▶ **WHAT THE TASK ASKS**:
Every record, from first to last, should be written out again exactly.

[MATERIAL SUPPLIED Boundary: Start]

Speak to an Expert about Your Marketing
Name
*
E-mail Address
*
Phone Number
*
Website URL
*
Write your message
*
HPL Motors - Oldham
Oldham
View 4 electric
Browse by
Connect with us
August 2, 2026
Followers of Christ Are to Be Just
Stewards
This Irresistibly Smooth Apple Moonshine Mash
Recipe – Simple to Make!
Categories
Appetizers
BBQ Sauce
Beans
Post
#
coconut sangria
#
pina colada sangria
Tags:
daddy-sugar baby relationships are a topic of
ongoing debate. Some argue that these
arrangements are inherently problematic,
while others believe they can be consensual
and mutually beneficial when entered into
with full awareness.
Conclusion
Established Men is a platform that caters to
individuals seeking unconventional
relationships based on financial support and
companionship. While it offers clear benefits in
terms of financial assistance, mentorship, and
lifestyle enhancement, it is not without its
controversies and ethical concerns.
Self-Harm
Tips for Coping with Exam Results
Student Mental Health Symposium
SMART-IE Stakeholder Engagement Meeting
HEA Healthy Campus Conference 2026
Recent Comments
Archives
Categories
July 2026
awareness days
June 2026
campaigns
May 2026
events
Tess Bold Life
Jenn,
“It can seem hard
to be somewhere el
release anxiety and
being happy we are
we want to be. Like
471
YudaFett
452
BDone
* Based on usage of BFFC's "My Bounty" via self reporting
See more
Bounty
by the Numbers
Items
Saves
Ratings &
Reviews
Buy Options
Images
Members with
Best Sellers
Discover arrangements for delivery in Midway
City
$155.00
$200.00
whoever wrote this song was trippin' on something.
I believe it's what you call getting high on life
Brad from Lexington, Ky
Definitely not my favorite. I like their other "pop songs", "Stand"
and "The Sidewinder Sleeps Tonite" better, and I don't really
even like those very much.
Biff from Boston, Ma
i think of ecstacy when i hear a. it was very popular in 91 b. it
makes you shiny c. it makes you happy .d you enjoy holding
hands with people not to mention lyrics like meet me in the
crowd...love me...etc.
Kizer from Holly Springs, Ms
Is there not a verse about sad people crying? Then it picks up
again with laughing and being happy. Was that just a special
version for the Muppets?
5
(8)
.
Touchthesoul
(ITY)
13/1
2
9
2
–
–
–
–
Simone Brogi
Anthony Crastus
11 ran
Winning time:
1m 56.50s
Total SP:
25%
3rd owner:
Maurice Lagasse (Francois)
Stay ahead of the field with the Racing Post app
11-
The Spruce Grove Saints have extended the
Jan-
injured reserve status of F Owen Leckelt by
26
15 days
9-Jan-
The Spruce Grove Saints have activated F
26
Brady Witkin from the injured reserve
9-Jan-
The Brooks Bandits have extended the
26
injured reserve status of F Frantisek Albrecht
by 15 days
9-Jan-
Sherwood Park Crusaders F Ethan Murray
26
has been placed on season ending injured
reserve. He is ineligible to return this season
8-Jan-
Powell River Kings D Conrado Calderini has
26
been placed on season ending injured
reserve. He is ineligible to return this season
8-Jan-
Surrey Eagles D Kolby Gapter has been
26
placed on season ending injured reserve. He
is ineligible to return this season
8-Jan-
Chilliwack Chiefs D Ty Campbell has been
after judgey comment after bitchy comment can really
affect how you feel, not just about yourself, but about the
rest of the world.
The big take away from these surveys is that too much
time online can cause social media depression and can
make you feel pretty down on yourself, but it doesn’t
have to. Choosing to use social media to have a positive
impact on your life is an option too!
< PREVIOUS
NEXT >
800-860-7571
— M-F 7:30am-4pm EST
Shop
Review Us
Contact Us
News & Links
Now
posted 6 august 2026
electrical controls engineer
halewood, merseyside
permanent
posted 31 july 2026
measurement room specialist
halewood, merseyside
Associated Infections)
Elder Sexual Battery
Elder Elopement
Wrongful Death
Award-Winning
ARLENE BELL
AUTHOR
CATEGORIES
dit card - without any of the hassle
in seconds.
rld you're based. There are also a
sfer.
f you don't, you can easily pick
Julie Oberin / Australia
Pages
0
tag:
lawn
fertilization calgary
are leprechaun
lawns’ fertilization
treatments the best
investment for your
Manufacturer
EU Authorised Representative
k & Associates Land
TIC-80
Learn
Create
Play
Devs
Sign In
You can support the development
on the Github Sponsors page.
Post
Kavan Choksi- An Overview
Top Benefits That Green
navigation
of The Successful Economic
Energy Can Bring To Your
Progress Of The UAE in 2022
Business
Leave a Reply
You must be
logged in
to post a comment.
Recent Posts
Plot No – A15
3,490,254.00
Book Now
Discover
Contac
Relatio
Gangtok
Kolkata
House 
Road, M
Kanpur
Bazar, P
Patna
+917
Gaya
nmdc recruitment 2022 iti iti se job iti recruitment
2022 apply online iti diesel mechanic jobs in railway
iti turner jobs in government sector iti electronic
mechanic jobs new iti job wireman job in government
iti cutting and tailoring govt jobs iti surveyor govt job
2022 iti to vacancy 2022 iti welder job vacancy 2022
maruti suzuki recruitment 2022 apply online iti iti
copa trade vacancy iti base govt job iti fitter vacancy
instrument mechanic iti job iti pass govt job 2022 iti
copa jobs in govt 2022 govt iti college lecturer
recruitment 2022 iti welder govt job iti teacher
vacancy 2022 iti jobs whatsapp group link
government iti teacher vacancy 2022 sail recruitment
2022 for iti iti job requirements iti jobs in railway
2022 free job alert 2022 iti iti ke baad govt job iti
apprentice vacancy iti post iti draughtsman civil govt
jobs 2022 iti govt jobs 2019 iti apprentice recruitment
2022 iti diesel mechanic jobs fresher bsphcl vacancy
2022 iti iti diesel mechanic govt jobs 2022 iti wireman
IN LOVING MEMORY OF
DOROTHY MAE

[MATERIAL SUPPLIED Boundary: End]

▶ **SOLVED PROBLEM**:
Speak to an Expert about Your Marketing
Name
*
E-mail Address
*
Phone Number
*
Website URL
*
Write your message
*
HPL Motors - Oldham
Oldham
View 4 electric
Browse by
Connect with us
August 2, 2026
Followers of Christ Are to Be Just
Stewards
This Irresistibly Smooth Apple Moonshine Mash
Recipe – Simple to Make!
Categories
Appetizers
BBQ Sauce
Beans
Post
#
coconut sangria
#
pina colada sangria
Tags:
daddy-sugar baby relationships are a topic of
ongoing debate. Some argue that these
arrangements are inherently problematic,
while others believe they can be consensual
and mutually beneficial when entered into
with full awareness.
Conclusion
Established Men is a platform that caters to
individuals seeking unconventional
relationships based on financial support and
companionship. While it offers clear benefits in
terms of financial assistance, mentorship, and
lifestyle enhancement, it is not without its
controversies and ethical concerns.
Self-Harm
Tips for Coping with Exam Results
Student Mental Health Symposium
SMART-IE Stakeholder Engagement Meeting
HEA Healthy Campus Conference 2026
Recent Comments
Archives
Categories
July 2026
awareness days
June 2026
campaigns
May 2026
events
Tess Bold Life
Jenn,
“It can seem hard
to be somewhere el
release anxiety and
being happy we are
we want to be. Like
471
YudaFett
452
BDone
* Based on usage of BFFC's "My Bounty" via self reporting
See more
Bounty
by the Numbers
Items
Saves
Ratings &
Reviews
Buy Options
Images
Members with
Best Sellers
Discover arrangements for delivery in Midway
City
$155.00
$200.00
whoever wrote this song was trippin' on something.
I believe it's what you call getting high on life
Brad from Lexington, Ky
Definitely not my favorite. I like their other "pop songs", "Stand"
and "The Sidewinder Sleeps Tonite" better, and I don't really
even like those very much.
Biff from Boston, Ma
i think of ecstacy when i hear a. it was very popular in 91 b. it
makes you shiny c. it makes you happy .d you enjoy holding
hands with people not to mention lyrics like meet me in the
crowd...love me...etc.
Kizer from Holly Springs, Ms
Is there not a verse about sad people crying? Then it picks up
again with laughing and being happy. Was that just a special
version for the Muppets?
5
(8)
.
Touchthesoul
(ITY)
13/1
2
9
2
–
–
–
–
Simone Brogi
Anthony Crastus
11 ran
Winning time:
1m 56.50s
Total SP:
25%
3rd owner:
Maurice Lagasse (Francois)
Stay ahead of the field with the Racing Post app
11-
The Spruce Grove Saints have extended the
Jan-
injured reserve status of F Owen Leckelt by
26
15 days
9-Jan-
The Spruce Grove Saints have activated F
26
Brady Witkin from the injured reserve
9-Jan-
The Brooks Bandits have extended the
26
injured reserve status of F Frantisek Albrecht
by 15 days
9-Jan-
Sherwood Park Crusaders F Ethan Murray
26
has been placed on season ending injured
reserve. He is ineligible to return this season
8-Jan-
Powell River Kings D Conrado Calderini has
26
been placed on season ending injured
reserve. He is ineligible to return this season
8-Jan-
Surrey Eagles D Kolby Gapter has been
26
placed on season ending injured reserve. He
is ineligible to return this season
8-Jan-
Chilliwack Chiefs D Ty Campbell has been
after judgey comment after bitchy comment can really
affect how you feel, not just about yourself, but about the
rest of the world.
The big take away from these surveys is that too much
time online can cause social media depression and can
make you feel pretty down on yourself, but it doesn’t
have to. Choosing to use social media to have a positive
impact on your life is an option too!
< PREVIOUS
NEXT >
800-860-7571
— M-F 7:30am-4pm EST
Shop
Review Us
Contact Us
News & Links
Now
posted 6 august 2026
electrical controls engineer
halewood, merseyside
permanent
posted 31 july 2026
measurement room specialist
halewood, merseyside
Associated Infections)
Elder Sexual Battery
Elder Elopement
Wrongful Death
Award-Winning
ARLENE BELL
AUTHOR
CATEGORIES
dit card - without any of the hassle
in seconds.
rld you're based. There are also a
sfer.
f you don't, you can easily pick
Julie Oberin / Australia
Pages
0
tag:
lawn
fertilization calgary
are leprechaun
lawns’ fertilization
treatments the best
investment for your
Manufacturer
EU Authorised Representative
k & Associates Land
TIC-80
Learn
Create
Play
Devs
Sign In
You can support the development
on the Github Sponsors page.
Post
Kavan Choksi- An Overview
Top Benefits That Green
navigation
of The Successful Economic
Energy Can Bring To Your
Progress Of The UAE in 2022
Business
Leave a Reply
You must be
logged in
to post a comment.
Recent Posts
Plot No – A15
3,490,254.00
Book Now
Discover
Contac
Relatio
Gangtok
Kolkata
House 
Road, M
Kanpur
Bazar, P
Patna
+917
Gaya
nmdc recruitment 2022 iti iti se job iti recruitment
2022 apply online iti diesel mechanic jobs in railway
iti turner jobs in government sector iti electronic
mechanic jobs new iti job wireman job in government
iti cutting and tailoring govt jobs iti surveyor govt job
2022 iti to vacancy 2022 iti welder job vacancy 2022
maruti suzuki recruitment 2022 apply online iti iti
copa trade vacancy iti base govt job iti fitter vacancy
instrument mechanic iti job iti pass govt job 2022 iti
copa jobs in govt 2022 govt iti college lecturer
recruitment 2022 iti welder govt job iti teacher
vacancy 2022 iti jobs whatsapp group link
government iti teacher vacancy 2022 sail recruitment
2022 for iti iti job requirements iti jobs in railway
2022 free job alert 2022 iti iti ke baad govt job iti
apprentice vacancy iti post iti draughtsman civil govt
jobs 2022 iti govt jobs 2019 iti apprentice recruitment
2022 iti diesel mechanic jobs fresher bsphcl vacancy
2022 iti iti diesel mechanic govt jobs 2022 iti wireman
IN LOVING MEMORY OF
DOROTHY MAE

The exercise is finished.